Именно это преобладание эксцентричного личного начала побуждало различных наблюдателей называть его дилетантом; и действительно, если считать, что суть такого типа деятеля определяется господством склонности над долгом и настроения – над правилом и строгим постоянством, то деятельность Гитлера означала вторжение дилетанта в политику. Уже ранние обстоятельства его жизни постоянно несли на себе отпечаток этого свойства, которое в конечном счете вывело его в политику, время его власти было прямо-таки сплошной демонстрацией нормативной силы личностного начала. С ним, этим качеством были связаны его манера идти напролом и радикальность используемых методов, благодаря которой он добился стольких успехов. Он был настоящим homo novus[133], его не обременяли ни опыт, ни уважение правил игры, он не знал сдерживающих моментов, которые существовали для специалистов, и не отступал в страхе перед непродуманным. Прежде всего он интуитивно схватывал общее направление, однако не представлял себе практических трудностей осуществления масштабных проектов, для него все было лишь детской игрой или актом воли, его смелость не осознавала самой себя. С «дилетантской отвагой в принятии решений» [134] он повсюду вмешивался, высказывал свои мнения, давал указания и делал вещи, на которые другие вряд ли вообще отважились бы. Дилетантским был его страх признать ошибку и его стремление демонстрировать знание тоннажа, калибров и вообще статистики; его эстетические склонности: восхищение гигантским, наивная любовь к трюкам, внезапным действиям и эффектам фокусника – также свидетельствуют о его дилетантской сущности. Характерно, что озарению он доверял больше, чем мысли, а гениальности – больше, чем прилежанию [135].

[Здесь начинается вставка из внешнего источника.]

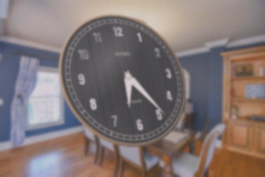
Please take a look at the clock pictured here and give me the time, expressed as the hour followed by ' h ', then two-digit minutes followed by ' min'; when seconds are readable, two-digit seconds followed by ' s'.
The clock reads 6 h 24 min
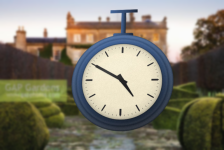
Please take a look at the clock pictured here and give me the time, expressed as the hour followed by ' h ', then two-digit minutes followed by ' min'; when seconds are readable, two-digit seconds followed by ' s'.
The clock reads 4 h 50 min
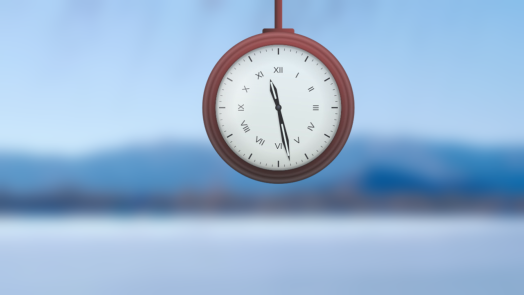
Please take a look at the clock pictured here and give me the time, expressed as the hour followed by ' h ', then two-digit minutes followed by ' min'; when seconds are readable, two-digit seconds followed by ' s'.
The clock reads 11 h 28 min
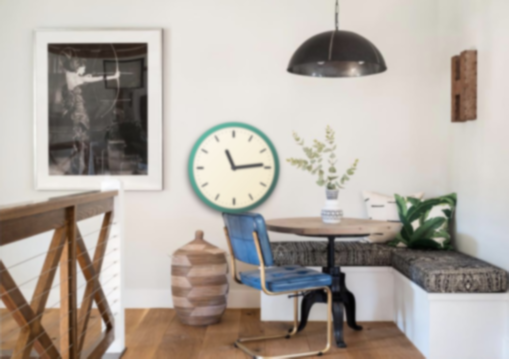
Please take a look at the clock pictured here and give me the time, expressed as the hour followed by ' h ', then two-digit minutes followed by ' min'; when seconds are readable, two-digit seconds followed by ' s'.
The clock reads 11 h 14 min
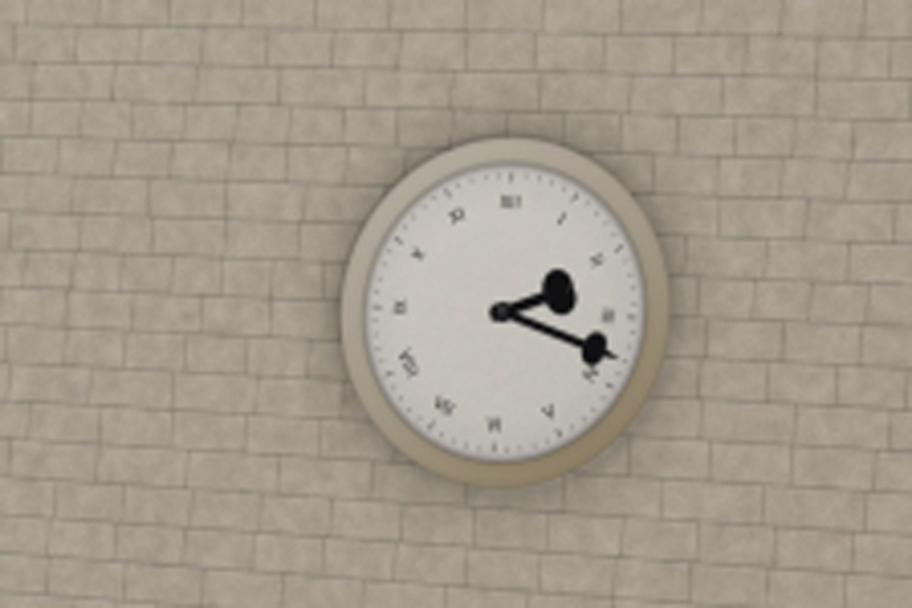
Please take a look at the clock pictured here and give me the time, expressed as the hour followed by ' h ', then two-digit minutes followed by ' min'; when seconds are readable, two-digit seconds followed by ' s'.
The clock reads 2 h 18 min
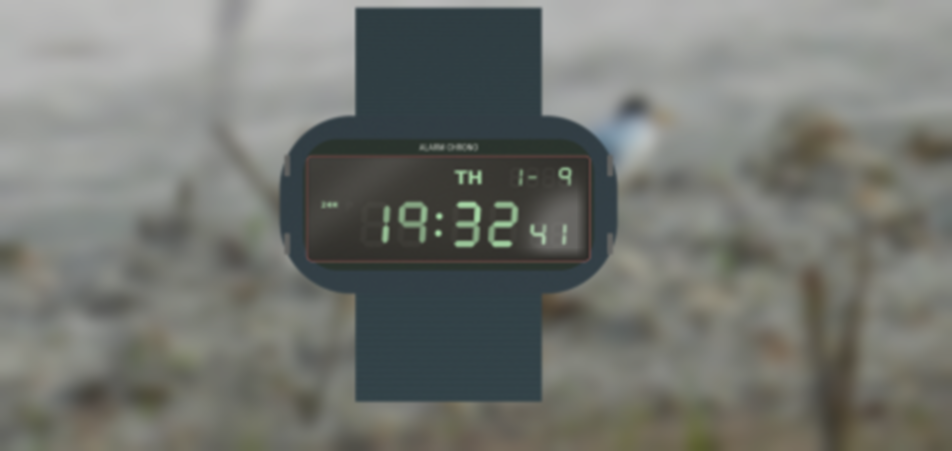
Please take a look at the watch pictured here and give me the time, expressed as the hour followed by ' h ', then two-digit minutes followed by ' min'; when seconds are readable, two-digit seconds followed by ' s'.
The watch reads 19 h 32 min 41 s
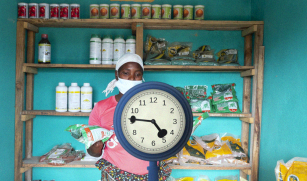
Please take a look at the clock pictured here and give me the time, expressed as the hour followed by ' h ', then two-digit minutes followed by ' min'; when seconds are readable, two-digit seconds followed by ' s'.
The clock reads 4 h 46 min
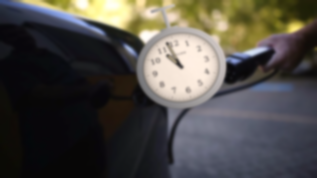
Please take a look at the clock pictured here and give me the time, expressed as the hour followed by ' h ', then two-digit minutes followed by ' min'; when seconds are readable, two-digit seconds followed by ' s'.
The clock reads 10 h 58 min
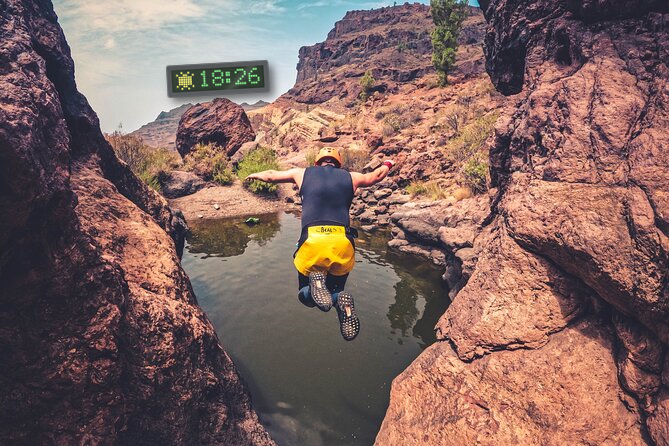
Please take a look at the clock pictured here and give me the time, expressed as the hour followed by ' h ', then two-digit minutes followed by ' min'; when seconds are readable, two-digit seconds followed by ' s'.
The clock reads 18 h 26 min
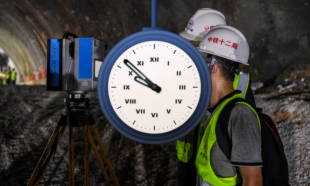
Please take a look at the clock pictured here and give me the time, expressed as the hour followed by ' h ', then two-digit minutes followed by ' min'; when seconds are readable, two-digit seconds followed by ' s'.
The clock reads 9 h 52 min
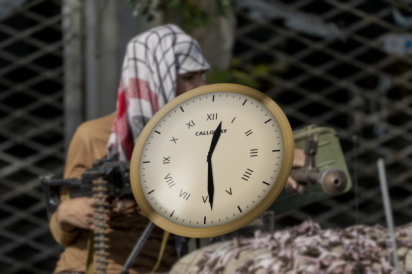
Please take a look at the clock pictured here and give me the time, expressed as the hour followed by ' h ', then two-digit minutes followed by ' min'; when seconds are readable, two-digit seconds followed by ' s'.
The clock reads 12 h 29 min
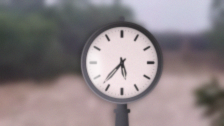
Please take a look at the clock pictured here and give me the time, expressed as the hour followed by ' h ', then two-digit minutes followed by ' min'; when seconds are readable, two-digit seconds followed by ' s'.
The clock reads 5 h 37 min
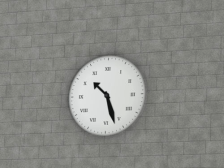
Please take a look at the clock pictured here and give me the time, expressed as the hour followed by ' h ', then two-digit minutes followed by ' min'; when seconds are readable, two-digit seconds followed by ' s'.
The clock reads 10 h 27 min
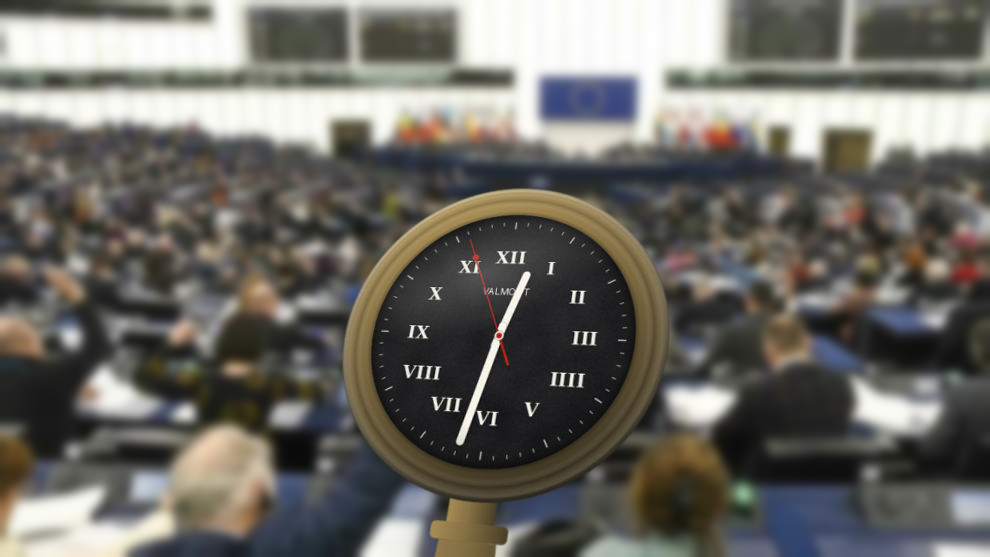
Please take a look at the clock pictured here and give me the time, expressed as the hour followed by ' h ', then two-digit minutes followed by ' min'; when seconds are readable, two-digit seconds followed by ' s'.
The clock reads 12 h 31 min 56 s
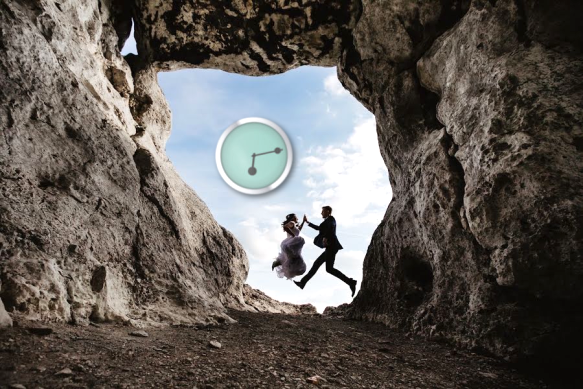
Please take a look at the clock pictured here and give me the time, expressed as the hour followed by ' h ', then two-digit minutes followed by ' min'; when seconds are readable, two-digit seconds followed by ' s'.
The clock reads 6 h 13 min
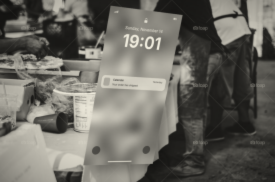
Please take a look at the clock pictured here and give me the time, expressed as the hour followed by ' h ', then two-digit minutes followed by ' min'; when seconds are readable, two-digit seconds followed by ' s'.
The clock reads 19 h 01 min
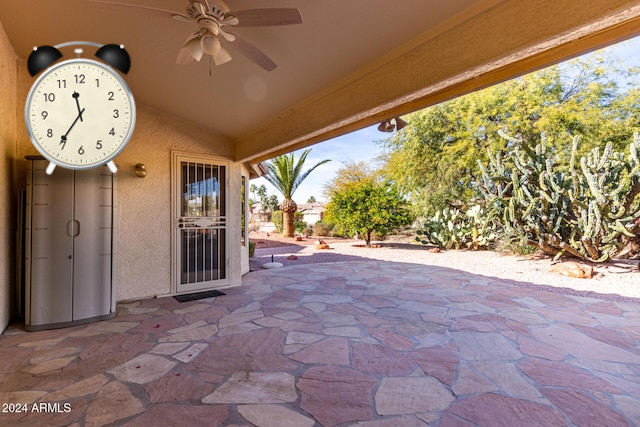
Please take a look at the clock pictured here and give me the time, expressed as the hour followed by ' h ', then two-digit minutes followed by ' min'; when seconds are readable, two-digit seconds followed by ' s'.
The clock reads 11 h 36 min
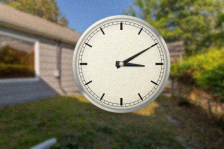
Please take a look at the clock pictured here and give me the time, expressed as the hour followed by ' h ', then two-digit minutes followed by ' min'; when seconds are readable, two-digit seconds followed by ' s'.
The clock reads 3 h 10 min
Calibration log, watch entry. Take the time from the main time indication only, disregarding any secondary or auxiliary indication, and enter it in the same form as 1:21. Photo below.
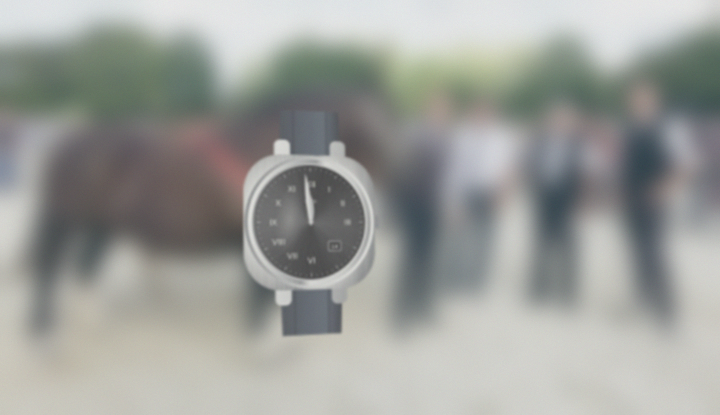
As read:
11:59
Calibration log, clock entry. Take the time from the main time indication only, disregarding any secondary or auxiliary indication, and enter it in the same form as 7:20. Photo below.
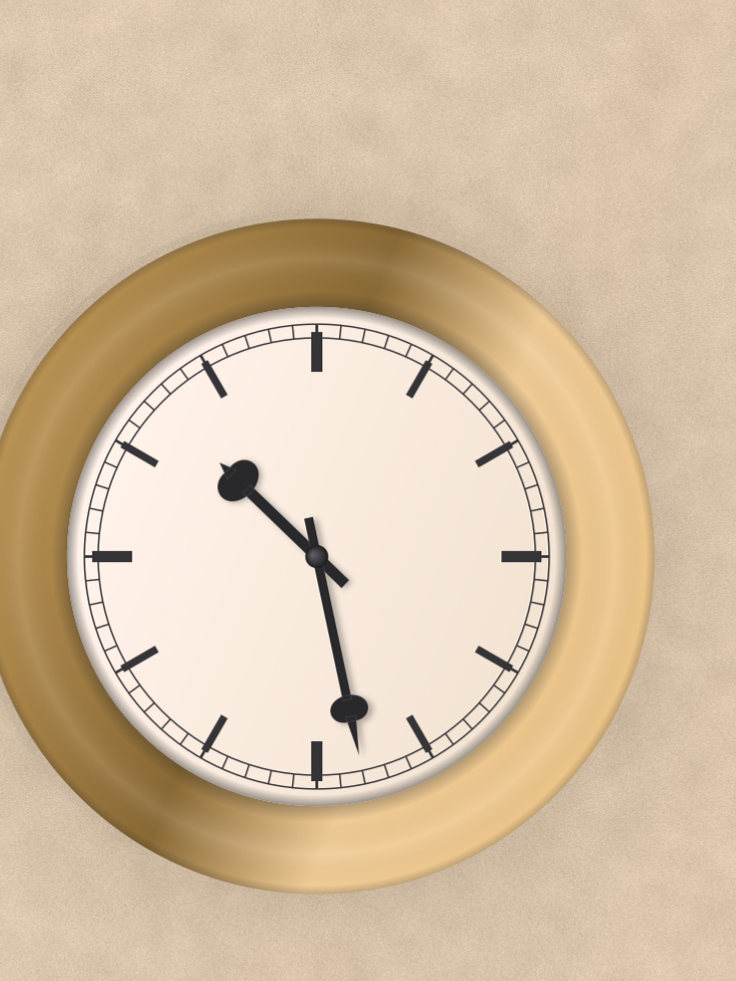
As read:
10:28
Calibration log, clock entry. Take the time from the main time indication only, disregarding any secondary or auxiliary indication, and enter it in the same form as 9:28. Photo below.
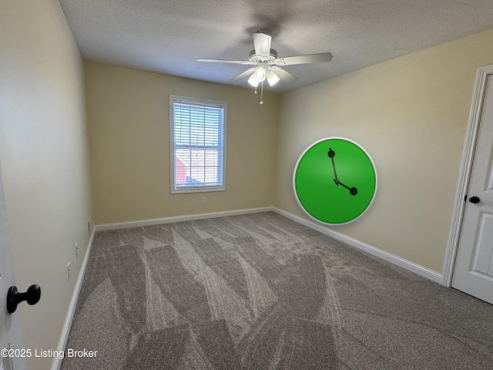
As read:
3:58
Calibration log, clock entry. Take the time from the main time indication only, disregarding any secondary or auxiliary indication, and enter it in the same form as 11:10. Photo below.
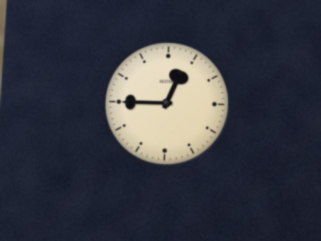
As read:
12:45
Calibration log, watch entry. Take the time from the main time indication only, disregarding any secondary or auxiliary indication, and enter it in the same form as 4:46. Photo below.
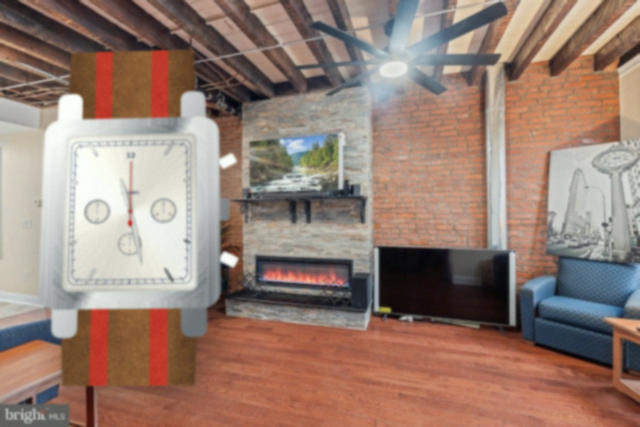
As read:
11:28
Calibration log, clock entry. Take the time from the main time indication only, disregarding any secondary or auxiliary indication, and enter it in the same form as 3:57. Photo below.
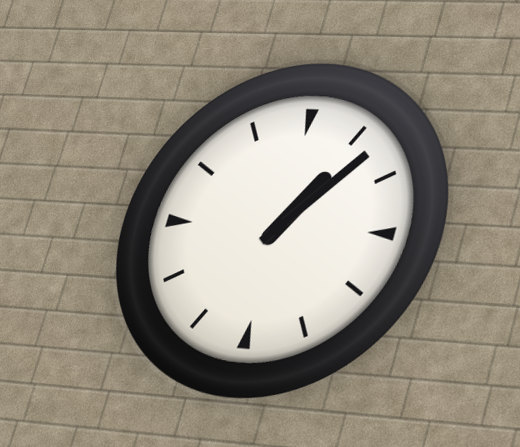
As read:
1:07
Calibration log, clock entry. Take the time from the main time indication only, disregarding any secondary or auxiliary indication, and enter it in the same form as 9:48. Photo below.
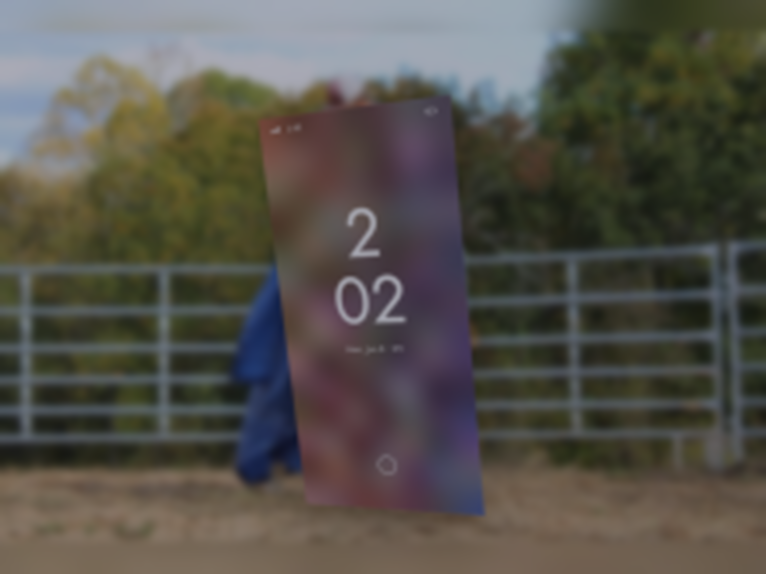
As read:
2:02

Этот дилетантизм он пытался скрыть пренебрежением к чувству меры, он доводил его до монументальности, чтобы сделать невидимым. В этом смысле он был деятелем XIX века – человеком, преклоняющимся перед величием в любой форме – будь то в размерах, будь то в людях. Величие было легитимизацией всего, мир был для него экспериментальным полем или просто кулисой, и в соответствии с беспардонным высказыванием Ницше он был уверен, что народ не что иное, как обходной путь природы для создания нескольких великих деятелей.. «Гении исключительного рода, – заявлял он, имея в виду самого себя, – не считаются с обычными людьми», их более глубокое понимание вещей, их высокая миссия оправдывают любую жестокость, в его представлениях сумма отдельных людей, копошащихся у ног гениев, претендующих на величие и славу, представлялась лишь «населяющими планету бациллами» [136].
В этих картинах гениальности, величия, славы, миссии и борьбы миров проявляется характерное начало мира представлений Гитлера: он мыслил мифологическими, а не общественными категориями, и его «современность» была пронизана архаическими элементами. Мир и человечество, состоящие из тысяч нитей переплетения интересов, темпераментов и энергетических зарядов, сокращались до немногих инстинктивно схваченных противоречий, были друзья и враги, добро и зло, чистое противостояло нечистому, бедные богатым, рыцарь в сияющих латах на странно разрывающейся картине – охраняющему сокровище дракону. Гитлер отмечал, что Розенберг избрал для своего главного произведения «неудачное заглавие»: национал-социализм противопоставляет собой не миф XX века духу, а «веру и знание XX века мифу XIX века» [137]; в действительности же он был гораздо ближе к позиции философа партии, чем об этом говорят подобные высказывания. Дело в том, что рациональное в нем постоянно ограничивалось методичностью и не высвечивало темных уголков его страхов и аффектов; отталкиваясь от менее мифологических предпосылок, он действовал с планомерной трезвостью, и только отметив эти ничем не связанные между собой холодность и заблуждения, макиавеллизм и завороженность магией, можно описать феномен в целом.